Deletion would prevent implementation of the India trade agreement and removal of an obsolete quota, denying Britons the benefits of reduced trade barriers with India and maintaining unnecessary regulatory remnants. This instrument merely enables freer trade; without it, Britain cannot operationalize its post-Brexit trade policy or update preferential arrangements.

keep CLASSES OR DESCRIPTIONS OF PLANNED EXPENDITURE PRESCRIBED FOR THE PURPOSES OF THE NON-SCHOOLS EDUCATION BUDGET OF A LOCAL AUTHORITY uksi-2026-37 · 2026
Summary

This regulation establishes the statutory framework for allocating Dedicated Schools Grant and other education funding from central government to local authorities and schools in England. It prescribes detailed formulas, consultation requirements, and expenditure classifications for determining school budgets, pupil premiums, early years funding, and sixth form allocations. The regulation covers the entire process from budget determination (due February 28) through to individual school budget shares, including specific rules for special educational needs, growth funding, falling rolls, deficit carry-forwards, and area cost adjustments (ACA).

Reason

Deleting this regulation would immediately halt the legal framework for distributing billions in school and early years funding, creating chaos for local authorities, maintained schools, academies, and early years providers unable to plan budgets, pay staff, or maintain services. The regulation ensures vulnerable pupils (disadvantaged, SEN, etc.) receive targeted support and provides the necessary statutory basis to allocate funding according to the Childcare Acts and Education Acts. While complex and bureaucratic, the resulting funding collapse would harm children's education, disrupt teacher employment, and create legal uncertainty across England's entire education system.

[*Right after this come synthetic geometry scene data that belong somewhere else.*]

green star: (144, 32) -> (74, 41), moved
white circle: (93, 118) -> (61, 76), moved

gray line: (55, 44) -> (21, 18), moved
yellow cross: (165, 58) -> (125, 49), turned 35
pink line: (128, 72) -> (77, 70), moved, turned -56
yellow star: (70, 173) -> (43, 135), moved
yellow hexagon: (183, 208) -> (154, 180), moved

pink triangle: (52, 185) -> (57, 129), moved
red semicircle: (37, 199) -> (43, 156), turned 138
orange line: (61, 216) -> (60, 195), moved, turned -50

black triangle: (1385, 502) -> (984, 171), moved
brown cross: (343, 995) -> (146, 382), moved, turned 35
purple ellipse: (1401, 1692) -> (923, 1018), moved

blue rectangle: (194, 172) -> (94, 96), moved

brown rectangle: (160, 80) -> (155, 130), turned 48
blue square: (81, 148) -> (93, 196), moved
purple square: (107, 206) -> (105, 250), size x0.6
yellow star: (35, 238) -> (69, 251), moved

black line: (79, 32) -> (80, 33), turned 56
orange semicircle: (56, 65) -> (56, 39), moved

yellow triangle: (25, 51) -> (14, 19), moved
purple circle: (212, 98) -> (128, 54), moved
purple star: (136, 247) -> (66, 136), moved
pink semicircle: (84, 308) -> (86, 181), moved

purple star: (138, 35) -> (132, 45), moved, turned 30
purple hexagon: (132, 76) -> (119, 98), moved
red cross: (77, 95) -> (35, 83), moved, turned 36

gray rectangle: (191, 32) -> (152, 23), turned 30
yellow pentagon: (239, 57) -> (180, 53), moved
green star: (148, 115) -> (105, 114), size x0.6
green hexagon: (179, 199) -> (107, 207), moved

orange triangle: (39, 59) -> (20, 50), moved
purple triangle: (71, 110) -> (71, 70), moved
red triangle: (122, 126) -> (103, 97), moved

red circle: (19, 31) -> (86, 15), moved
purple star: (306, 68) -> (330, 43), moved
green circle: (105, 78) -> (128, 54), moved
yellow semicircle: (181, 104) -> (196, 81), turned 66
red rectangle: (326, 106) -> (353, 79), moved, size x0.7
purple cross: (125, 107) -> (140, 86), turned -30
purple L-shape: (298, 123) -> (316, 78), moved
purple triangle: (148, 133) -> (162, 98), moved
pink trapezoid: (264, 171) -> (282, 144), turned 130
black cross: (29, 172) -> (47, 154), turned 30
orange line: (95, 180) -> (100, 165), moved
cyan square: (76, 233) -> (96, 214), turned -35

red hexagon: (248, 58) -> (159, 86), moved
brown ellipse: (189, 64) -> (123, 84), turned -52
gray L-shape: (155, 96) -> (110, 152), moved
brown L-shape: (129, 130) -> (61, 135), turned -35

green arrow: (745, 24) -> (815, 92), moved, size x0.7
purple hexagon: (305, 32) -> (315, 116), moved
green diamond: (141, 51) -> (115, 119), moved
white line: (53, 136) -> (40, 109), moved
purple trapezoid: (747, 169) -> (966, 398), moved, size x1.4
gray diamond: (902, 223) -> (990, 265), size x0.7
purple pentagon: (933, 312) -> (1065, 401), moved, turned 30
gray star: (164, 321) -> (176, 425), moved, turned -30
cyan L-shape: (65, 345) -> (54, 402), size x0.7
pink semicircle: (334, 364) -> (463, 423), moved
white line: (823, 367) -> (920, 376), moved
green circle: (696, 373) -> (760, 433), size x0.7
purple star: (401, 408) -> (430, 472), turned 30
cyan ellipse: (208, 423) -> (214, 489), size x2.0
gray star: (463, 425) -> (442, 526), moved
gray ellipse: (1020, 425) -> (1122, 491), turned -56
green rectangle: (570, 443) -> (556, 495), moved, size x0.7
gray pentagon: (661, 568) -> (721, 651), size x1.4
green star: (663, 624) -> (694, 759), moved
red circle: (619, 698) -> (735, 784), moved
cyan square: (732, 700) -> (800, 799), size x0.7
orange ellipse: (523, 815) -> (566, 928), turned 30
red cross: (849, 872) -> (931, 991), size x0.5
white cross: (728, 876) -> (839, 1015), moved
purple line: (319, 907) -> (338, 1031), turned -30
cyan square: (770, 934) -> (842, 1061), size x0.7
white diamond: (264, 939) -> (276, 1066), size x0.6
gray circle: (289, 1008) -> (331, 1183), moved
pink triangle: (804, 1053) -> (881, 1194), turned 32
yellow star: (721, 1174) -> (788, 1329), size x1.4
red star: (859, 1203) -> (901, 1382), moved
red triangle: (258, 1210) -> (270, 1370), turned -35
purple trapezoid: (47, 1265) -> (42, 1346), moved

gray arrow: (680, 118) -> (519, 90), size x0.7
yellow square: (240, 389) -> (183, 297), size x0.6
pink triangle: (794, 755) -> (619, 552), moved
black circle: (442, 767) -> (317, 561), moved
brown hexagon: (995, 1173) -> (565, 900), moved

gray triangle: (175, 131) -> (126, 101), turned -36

keep The Income Tax (Indexation of Blind Person’s Allowance and Married Couple’s Allowance) Order 2026 uksi-2026-38 · 2026
Summary

Annual indexation of blind person's allowance and married couple's allowance for 2026-27 tax year, adjusting tax thresholds and allowances to account for inflation.

Reason

These allowances provide targeted tax relief to vulnerable groups (blind persons) and married couples. Removing them would increase tax burden on these groups without any corresponding benefit, and the administrative cost of eliminating them would exceed any theoretical efficiency gain.

keep The Income Tax (Indexation of Qualifying Care Relief Amounts) Order 2026 uksi-2026-39 · 2026
Summary

Updates inflation-adjusted thresholds for Qualifying Care Relief under the Income Tax (Trading and Other Income) Act 2005 for 2026-27 onwards. Increases individual annual limit from £19,690 to £20,440, adult weekly amount from £495 to £515, and child weekly amounts from £415/£495 to £435/£515.

Reason

Deletion would freeze relief thresholds in nominal terms, eroding real value and acting as a stealth tax increase on foster carers. This would discourage care provision, reduce supply of foster placements, and harm vulnerable children. The Order achieves transparent, predictable indexation that would be difficult to replicate by other means without undermining fiscal certainty.

keep The Treatment of Conformity Assessment Bodies (Comprehensive Economic and Trade Agreement between the Government of Great Britain and Northern Ireland and the Government of the Republic of India) Regulations 2026 uksi-2026-40 · 2026
Summary

This regulation amends multiple UK product safety and conformity assessment regulations to include the Republic of India as a territory where approved conformity assessment bodies can operate, facilitating trade under the UK-India Comprehensive Economic and Trade Agreement by removing regulatory barriers to Indian certification bodies.

Reason

Britons would be worse off if this regulation was deleted because it enables lower-cost product certification from India, reducing compliance costs for UK businesses importing Indian goods and expanding consumer choice with more competitive prices. Removing this would create unnecessary regulatory friction with a major trading partner and increase costs for UK importers.